■ Exercise instructions: The answer must consist of every line below that holds the word "DerivedValueSize".
*** Given data Section Begins ***
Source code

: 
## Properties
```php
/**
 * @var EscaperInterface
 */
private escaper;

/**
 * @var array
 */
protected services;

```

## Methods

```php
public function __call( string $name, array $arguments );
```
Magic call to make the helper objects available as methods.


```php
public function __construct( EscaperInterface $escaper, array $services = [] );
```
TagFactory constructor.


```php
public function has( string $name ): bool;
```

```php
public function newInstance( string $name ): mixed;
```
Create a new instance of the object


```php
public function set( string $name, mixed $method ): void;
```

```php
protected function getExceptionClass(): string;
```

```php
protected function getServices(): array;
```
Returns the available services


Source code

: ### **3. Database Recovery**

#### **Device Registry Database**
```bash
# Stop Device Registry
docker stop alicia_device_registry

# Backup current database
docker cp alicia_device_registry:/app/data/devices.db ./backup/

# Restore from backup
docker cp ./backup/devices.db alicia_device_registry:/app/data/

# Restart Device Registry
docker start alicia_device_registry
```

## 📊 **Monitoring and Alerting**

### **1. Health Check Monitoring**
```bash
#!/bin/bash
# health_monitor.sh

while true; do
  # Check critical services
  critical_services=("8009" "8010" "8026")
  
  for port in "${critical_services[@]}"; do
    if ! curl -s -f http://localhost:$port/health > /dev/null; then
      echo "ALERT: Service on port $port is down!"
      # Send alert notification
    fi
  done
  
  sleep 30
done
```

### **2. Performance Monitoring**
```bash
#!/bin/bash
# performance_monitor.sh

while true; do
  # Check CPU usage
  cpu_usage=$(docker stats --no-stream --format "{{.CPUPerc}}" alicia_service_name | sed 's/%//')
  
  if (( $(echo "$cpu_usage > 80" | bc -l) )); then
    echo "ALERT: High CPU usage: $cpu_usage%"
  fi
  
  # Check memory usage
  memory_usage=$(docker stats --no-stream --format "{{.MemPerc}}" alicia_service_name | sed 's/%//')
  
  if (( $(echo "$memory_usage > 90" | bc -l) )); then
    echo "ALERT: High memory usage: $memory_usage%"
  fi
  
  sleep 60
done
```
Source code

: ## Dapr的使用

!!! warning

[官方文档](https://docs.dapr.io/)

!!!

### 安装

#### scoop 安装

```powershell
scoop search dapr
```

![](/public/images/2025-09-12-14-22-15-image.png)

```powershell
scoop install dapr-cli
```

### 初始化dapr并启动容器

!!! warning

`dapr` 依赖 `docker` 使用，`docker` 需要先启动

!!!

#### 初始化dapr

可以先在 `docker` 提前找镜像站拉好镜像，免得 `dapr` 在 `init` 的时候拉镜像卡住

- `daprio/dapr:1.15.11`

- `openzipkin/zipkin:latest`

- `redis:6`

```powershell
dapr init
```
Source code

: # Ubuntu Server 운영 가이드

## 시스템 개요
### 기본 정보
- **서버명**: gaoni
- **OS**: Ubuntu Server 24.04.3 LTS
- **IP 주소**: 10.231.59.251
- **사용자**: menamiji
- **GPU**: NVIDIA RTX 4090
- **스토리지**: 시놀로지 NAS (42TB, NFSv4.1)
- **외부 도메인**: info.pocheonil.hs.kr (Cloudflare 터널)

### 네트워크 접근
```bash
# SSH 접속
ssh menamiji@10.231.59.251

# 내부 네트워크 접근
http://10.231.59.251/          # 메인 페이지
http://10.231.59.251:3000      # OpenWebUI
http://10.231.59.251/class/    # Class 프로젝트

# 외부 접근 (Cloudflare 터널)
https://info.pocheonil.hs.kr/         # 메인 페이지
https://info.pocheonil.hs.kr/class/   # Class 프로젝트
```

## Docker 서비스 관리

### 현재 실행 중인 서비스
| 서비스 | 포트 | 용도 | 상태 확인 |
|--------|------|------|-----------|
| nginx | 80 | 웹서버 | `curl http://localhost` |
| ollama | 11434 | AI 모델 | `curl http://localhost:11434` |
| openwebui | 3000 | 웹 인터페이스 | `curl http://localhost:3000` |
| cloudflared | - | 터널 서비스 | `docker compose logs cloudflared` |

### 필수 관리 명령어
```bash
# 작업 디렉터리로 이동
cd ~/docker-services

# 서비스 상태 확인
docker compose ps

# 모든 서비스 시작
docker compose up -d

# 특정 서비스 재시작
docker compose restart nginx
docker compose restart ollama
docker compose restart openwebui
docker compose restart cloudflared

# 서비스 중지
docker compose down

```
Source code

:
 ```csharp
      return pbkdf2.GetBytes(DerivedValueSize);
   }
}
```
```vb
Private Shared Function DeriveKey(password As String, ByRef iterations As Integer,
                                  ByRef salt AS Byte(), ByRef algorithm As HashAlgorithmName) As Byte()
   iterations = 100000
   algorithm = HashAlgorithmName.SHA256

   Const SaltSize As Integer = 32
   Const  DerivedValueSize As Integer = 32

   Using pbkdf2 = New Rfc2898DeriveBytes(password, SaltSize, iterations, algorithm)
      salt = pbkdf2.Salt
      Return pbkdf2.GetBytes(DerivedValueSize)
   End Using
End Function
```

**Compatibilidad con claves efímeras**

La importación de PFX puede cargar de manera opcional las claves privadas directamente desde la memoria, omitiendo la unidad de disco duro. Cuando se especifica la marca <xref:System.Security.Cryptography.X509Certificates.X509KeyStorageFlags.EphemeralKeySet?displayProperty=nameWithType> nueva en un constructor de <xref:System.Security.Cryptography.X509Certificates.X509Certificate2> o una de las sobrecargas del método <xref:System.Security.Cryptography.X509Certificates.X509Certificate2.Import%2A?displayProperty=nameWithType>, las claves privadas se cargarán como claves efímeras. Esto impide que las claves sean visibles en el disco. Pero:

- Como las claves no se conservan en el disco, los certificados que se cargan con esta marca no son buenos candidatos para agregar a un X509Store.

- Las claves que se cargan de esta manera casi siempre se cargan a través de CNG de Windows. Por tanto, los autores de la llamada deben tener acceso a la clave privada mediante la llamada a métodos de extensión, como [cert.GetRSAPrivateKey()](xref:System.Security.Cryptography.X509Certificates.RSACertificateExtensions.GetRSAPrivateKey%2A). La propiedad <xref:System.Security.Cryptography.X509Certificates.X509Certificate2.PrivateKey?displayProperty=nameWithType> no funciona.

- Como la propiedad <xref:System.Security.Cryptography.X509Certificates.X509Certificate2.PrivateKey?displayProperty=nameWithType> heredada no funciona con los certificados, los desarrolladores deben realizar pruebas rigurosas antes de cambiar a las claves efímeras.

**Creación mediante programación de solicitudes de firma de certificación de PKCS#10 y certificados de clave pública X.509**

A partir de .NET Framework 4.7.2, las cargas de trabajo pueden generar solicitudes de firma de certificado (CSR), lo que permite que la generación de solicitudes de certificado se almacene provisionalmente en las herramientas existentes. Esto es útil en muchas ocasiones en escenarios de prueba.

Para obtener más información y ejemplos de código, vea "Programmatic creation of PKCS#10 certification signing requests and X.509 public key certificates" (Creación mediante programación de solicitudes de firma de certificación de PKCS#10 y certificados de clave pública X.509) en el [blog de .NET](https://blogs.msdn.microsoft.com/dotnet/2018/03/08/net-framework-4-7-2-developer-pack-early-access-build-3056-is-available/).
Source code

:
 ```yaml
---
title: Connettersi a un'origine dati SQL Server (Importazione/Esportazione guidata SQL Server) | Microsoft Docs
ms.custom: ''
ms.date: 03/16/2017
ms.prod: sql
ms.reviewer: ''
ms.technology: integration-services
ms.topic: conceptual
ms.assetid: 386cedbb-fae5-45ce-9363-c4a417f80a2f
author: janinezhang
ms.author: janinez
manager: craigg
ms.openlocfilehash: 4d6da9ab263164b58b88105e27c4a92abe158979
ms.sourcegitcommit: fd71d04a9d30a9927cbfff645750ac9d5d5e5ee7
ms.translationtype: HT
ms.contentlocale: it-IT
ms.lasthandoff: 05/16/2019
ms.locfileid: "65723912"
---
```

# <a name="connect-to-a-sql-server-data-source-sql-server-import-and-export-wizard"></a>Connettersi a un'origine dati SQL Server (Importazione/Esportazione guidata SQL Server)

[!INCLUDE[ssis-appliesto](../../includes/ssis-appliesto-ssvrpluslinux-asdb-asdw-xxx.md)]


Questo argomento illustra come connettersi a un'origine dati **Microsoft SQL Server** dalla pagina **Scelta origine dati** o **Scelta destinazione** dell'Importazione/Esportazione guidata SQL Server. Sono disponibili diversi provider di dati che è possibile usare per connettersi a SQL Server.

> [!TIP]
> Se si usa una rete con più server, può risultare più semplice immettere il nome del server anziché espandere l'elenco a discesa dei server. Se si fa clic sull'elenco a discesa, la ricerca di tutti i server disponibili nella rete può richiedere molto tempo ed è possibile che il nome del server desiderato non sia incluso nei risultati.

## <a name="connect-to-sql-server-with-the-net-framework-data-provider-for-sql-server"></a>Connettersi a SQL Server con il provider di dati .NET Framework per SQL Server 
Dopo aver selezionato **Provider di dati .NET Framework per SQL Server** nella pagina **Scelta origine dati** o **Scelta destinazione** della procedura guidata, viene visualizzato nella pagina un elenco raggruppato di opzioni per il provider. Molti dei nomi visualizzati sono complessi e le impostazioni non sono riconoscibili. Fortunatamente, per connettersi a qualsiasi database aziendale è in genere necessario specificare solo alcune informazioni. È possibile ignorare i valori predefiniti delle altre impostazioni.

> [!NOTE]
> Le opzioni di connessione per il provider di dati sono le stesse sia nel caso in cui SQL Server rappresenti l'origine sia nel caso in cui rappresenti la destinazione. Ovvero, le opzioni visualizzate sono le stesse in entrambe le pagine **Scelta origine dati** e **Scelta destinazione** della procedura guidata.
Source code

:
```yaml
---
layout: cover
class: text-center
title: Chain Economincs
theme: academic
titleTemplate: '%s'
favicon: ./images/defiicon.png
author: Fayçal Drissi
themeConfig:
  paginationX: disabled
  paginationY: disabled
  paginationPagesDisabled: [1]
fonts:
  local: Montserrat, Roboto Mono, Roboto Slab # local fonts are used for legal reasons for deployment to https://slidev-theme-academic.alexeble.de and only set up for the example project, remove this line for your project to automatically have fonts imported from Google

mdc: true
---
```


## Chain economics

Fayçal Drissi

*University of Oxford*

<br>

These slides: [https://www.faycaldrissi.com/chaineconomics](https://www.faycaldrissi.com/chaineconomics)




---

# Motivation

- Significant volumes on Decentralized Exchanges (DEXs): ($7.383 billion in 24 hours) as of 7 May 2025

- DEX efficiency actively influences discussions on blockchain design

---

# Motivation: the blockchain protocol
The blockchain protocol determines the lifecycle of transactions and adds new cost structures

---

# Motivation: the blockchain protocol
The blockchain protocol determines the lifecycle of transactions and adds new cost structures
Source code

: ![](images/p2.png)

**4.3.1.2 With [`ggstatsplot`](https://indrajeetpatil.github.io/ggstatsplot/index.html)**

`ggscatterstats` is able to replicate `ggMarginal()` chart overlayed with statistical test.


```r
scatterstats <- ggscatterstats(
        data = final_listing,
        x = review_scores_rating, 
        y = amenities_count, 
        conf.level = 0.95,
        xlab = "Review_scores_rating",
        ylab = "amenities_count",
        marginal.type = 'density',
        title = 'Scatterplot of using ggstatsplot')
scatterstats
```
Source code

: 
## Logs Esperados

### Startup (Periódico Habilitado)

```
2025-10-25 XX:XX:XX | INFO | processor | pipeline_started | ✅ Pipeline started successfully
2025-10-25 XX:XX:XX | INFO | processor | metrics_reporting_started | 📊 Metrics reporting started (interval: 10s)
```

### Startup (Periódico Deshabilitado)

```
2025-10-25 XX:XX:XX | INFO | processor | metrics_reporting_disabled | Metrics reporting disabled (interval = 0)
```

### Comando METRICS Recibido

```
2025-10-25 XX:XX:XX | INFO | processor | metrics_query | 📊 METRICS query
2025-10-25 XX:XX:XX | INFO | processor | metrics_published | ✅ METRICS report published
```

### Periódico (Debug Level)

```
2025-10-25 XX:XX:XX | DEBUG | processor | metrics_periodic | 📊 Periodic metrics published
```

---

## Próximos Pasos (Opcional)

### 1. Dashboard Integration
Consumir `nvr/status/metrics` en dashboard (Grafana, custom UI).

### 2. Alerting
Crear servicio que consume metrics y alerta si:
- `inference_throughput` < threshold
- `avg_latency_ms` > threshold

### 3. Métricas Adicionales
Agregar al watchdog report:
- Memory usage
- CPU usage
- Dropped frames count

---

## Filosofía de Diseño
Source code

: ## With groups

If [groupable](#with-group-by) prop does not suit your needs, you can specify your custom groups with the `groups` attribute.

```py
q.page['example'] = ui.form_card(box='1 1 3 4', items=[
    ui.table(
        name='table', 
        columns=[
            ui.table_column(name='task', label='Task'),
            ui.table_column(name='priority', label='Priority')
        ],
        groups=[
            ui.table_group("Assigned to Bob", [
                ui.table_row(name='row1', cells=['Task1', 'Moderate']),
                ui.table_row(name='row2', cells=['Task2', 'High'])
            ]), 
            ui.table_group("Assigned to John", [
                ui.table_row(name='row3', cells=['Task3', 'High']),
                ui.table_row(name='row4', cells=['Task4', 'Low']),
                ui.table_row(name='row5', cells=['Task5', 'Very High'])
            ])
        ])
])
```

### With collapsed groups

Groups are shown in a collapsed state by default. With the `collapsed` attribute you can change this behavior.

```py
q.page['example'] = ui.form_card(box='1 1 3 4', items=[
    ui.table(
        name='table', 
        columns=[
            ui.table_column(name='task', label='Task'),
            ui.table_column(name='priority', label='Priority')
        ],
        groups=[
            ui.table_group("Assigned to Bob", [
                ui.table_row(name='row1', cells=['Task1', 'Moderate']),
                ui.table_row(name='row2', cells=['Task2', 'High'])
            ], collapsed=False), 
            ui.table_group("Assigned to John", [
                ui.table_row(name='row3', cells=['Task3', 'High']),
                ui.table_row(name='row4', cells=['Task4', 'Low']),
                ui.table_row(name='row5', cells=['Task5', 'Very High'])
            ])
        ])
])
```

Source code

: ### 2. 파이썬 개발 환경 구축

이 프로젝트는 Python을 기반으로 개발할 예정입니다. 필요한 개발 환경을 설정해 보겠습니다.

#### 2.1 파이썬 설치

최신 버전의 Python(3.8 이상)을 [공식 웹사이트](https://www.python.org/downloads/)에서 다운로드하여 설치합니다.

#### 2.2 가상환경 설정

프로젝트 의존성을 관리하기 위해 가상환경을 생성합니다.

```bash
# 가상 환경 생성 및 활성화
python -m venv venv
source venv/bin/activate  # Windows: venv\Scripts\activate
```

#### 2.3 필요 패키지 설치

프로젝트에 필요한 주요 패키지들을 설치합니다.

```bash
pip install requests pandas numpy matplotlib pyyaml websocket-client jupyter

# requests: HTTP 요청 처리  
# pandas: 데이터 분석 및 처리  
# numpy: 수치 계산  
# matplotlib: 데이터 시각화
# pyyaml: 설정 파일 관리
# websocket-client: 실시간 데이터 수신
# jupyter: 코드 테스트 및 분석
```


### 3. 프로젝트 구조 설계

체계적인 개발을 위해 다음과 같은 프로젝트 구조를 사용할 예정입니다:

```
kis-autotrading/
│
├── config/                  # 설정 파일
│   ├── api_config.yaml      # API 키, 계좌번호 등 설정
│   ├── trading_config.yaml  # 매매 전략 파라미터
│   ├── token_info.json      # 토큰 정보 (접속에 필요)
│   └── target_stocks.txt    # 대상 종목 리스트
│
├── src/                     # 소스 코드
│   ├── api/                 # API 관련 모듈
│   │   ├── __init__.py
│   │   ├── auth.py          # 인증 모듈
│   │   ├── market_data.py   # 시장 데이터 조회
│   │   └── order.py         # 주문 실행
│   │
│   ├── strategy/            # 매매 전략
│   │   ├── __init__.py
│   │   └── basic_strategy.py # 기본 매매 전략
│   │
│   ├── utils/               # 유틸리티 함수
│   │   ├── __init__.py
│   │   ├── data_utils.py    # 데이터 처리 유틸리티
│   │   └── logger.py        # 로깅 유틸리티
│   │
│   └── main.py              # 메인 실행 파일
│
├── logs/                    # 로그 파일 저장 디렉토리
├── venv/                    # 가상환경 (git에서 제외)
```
*** Given data Section Ends ***
■ Reply:
      return pbkdf2.GetBytes(DerivedValueSize);
   Const  DerivedValueSize As Integer = 32
      Return pbkdf2.GetBytes(DerivedValueSize)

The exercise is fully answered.